◆ **What you are asked to do**:
Omitting the images, transcribe the records below exactly as they stand.

◆ **Supplied data**:

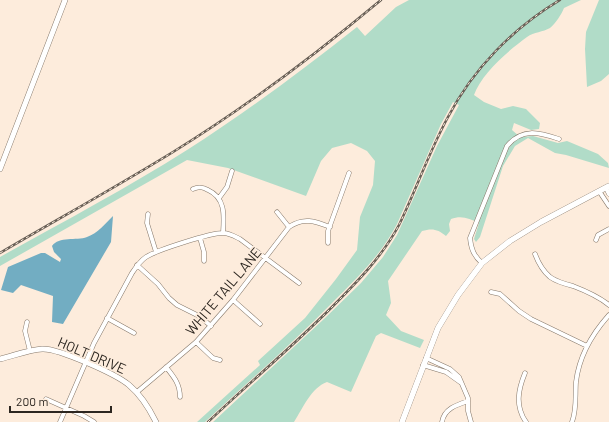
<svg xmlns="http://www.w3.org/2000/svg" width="609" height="422" font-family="Barlow,sans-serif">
  <rect width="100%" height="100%" fill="#fdecdc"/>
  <path fill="#b1dcc8" d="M409 0H581L564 8C561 15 556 23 550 28 543 32 534 32 527 37 509 50 481 74 474 95L484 102 501 109 513 106 526 109 540 123 539 129 531 130 514 123 512 130 520 137 533 136 558 143 567 141 598 154 608 163 609 168 566 155 555 153 528 138 515 146 503 166 480 237 476 242 474 239 479 223C469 218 461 215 451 219L449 224 450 231 446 236C438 229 432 228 422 231L388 281 391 303 386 315 401 331 424 340 420 348 381 333 376 336 351 392 327 382C311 388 303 408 294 422H213L325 318 361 283 383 257 397 235 437 146 459 105 453 102 441 124 397 224C381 255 358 277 334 301 293 343 248 382 205 422H197L260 365 258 361 305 318 336 279 357 250 360 217 373 185 375 161 367 151 351 143 332 148 321 161 306 196 228 168 187 160 0 266V257C63 222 127 188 187 150 246 112 303 70 357 27L365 36 396 7Z
    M599 0H609V74L601 81 587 87 585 49 586 32Z"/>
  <path fill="#72adc2" d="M113 216 111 242 63 324 52 322 53 296 21 285 13 293 1 290 8 267 41 253H45L60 262 61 259 54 252 52 246C59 236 76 241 87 237 98 233 105 224 113 216Z"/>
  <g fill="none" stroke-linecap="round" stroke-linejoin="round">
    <defs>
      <path id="minor" d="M606 188 609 194
        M193 189C199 186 203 187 208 190 226 198 224 216 223 233
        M599 191 609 206
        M219 198 227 187 232 171
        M277 212 289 227
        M148 214 147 223 156 252
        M200 238 204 252V261
        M596 240 598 235 609 229
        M328 243V231L349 173
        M535 254C538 262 543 271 550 277 557 282 565 284 573 286 586 291 598 296 609 305
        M482 263C474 256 471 249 470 238L507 146C522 128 538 132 559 139
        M137 265 158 284 169 298 177 305 199 316 211 326
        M491 292 500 294 519 311 531 319 587 346
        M233 300 260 324
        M107 318 134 333
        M27 322 25 331 30 351
        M196 342 213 358 220 360
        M426 358 450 369 459 377 468 398V411L471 422
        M423 365 446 372 460 382
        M166 367C174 377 180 384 180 397
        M525 373C518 390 515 406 526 422
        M137 392 196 342 233 300 289 227C303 217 315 221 330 227
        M46 399 84 416 94 422
        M60 422 94 343 132 273C136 267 140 261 146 257 157 250 210 233 223 233 229 233 234 236 240 239L299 283
        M442 422C444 409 456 405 468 401
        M572 422C577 409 575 395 576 382 579 357 592 334 609 315"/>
      <path id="tertiary" d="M0 169 65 0
        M0 359C13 356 28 350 42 349 58 348 116 374 129 385 141 395 149 408 156 422"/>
      <path id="secondary" d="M402 422 438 328 458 295 482 263 510 241 541 222 609 186"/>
    </defs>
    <use href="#minor" stroke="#86786a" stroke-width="5"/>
    <use href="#tertiary" stroke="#86786a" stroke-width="6"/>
    <use href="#secondary" stroke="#86786a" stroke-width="6"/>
    <use href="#minor" stroke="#fff" stroke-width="4"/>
    <use href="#tertiary" stroke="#fff" stroke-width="5"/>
    <use href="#secondary" stroke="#fff" stroke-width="5.5"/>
    <defs>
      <path id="rail" d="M0 253C58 219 116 187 173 152 246 107 315 55 381 0
        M208 422C249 383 292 347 332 307 357 282 382 257 399 225 416 190 429 152 448 117 473 69 513 28 560 0"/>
    </defs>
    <use href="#rail" stroke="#685f56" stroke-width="2.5"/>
    <use href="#rail" stroke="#fdecdc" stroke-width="1" stroke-dasharray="3" stroke-linecap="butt"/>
  </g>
  <g text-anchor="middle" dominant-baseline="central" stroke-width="3.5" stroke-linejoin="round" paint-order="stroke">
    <g font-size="14" fill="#2c2620" stroke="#fdecdc">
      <text transform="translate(223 291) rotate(-50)">WHITE TAIL LANE</text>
      <text transform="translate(92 355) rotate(23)">HOLT DRIVE</text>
    </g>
  </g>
  <path d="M10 406v6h101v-6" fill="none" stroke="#2c2620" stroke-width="2"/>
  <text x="16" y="406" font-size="12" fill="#2c2620" stroke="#fdecdc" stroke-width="3" paint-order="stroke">200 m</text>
</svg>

◆ **Output of the task**:
<svg xmlns="http://www.w3.org/2000/svg" width="609" height="422" font-family="Barlow,sans-serif">
  <rect width="100%" height="100%" fill="#fdecdc"/>
  <path fill="#b1dcc8" d="M409 0H581L564 8C561 15 556 23 550 28 543 32 534 32 527 37 509 50 481 74 474 95L484 102 501 109 513 106 526 109 540 123 539 129 531 130 514 123 512 130 520 137 533 136 558 143 567 141 598 154 608 163 609 168 566 155 555 153 528 138 515 146 503 166 480 237 476 242 474 239 479 223C469 218 461 215 451 219L449 224 450 231 446 236C438 229 432 228 422 231L388 281 391 303 386 315 401 331 424 340 420 348 381 333 376 336 351 392 327 382C311 388 303 408 294 422H213L325 318 361 283 383 257 397 235 437 146 459 105 453 102 441 124 397 224C381 255 358 277 334 301 293 343 248 382 205 422H197L260 365 258 361 305 318 336 279 357 250 360 217 373 185 375 161 367 151 351 143 332 148 321 161 306 196 228 168 187 160 0 266V257C63 222 127 188 187 150 246 112 303 70 357 27L365 36 396 7Z
    M599 0H609V74L601 81 587 87 585 49 586 32Z"/>
  <path fill="#72adc2" d="M113 216 111 242 63 324 52 322 53 296 21 285 13 293 1 290 8 267 41 253H45L60 262 61 259 54 252 52 246C59 236 76 241 87 237 98 233 105 224 113 216Z"/>
  <g fill="none" stroke-linecap="round" stroke-linejoin="round">
    <defs>
      <path id="minor" d="M606 188 609 194
        M193 189C199 186 203 187 208 190 226 198 224 216 223 233
        M599 191 609 206
        M219 198 227 187 232 171
        M277 212 289 227
        M148 214 147 223 156 252
        M200 238 204 252V261
        M596 240 598 235 609 229
        M328 243V231L349 173
        M535 254C538 262 543 271 550 277 557 282 565 284 573 286 586 291 598 296 609 305
        M482 263C474 256 471 249 470 238L507 146C522 128 538 132 559 139
        M137 265 158 284 169 298 177 305 199 316 211 326
        M491 292 500 294 519 311 531 319 587 346
        M233 300 260 324
        M107 318 134 333
        M27 322 25 331 30 351
        M196 342 213 358 220 360
        M426 358 450 369 459 377 468 398V411L471 422
        M423 365 446 372 460 382
        M166 367C174 377 180 384 180 397
        M525 373C518 390 515 406 526 422
        M137 392 196 342 233 300 289 227C303 217 315 221 330 227
        M46 399 84 416 94 422
        M60 422 94 343 132 273C136 267 140 261 146 257 157 250 210 233 223 233 229 233 234 236 240 239L299 283
        M442 422C444 409 456 405 468 401
        M572 422C577 409 575 395 576 382 579 357 592 334 609 315"/>
      <path id="tertiary" d="M0 169 65 0
        M0 359C13 356 28 350 42 349 58 348 116 374 129 385 141 395 149 408 156 422"/>
      <path id="secondary" d="M402 422 438 328 458 295 482 263 510 241 541 222 609 186"/>
    </defs>
    <use href="#minor" stroke="#86786a" stroke-width="5"/>
    <use href="#tertiary" stroke="#86786a" stroke-width="6"/>
    <use href="#secondary" stroke="#86786a" stroke-width="6"/>
    <use href="#minor" stroke="#fff" stroke-width="4"/>
    <use href="#tertiary" stroke="#fff" stroke-width="5"/>
    <use href="#secondary" stroke="#fff" stroke-width="5.5"/>
    <defs>
      <path id="rail" d="M0 253C58 219 116 187 173 152 246 107 315 55 381 0
        M208 422C249 383 292 347 332 307 357 282 382 257 399 225 416 190 429 152 448 117 473 69 513 28 560 0"/>
    </defs>
    <use href="#rail" stroke="#685f56" stroke-width="2.5"/>
    <use href="#rail" stroke="#fdecdc" stroke-width="1" stroke-dasharray="3" stroke-linecap="butt"/>
  </g>
  <g text-anchor="middle" dominant-baseline="central" stroke-width="3.5" stroke-linejoin="round" paint-order="stroke">
    <g font-size="14" fill="#2c2620" stroke="#fdecdc">
      <text transform="translate(223 291) rotate(-50)">WHITE TAIL LANE</text>
      <text transform="translate(92 355) rotate(23)">HOLT DRIVE</text>
    </g>
  </g>
  <path d="M10 406v6h101v-6" fill="none" stroke="#2c2620" stroke-width="2"/>
  <text x="16" y="406" font-size="12" fill="#2c2620" stroke="#fdecdc" stroke-width="3" paint-order="stroke">200 m</text>
</svg>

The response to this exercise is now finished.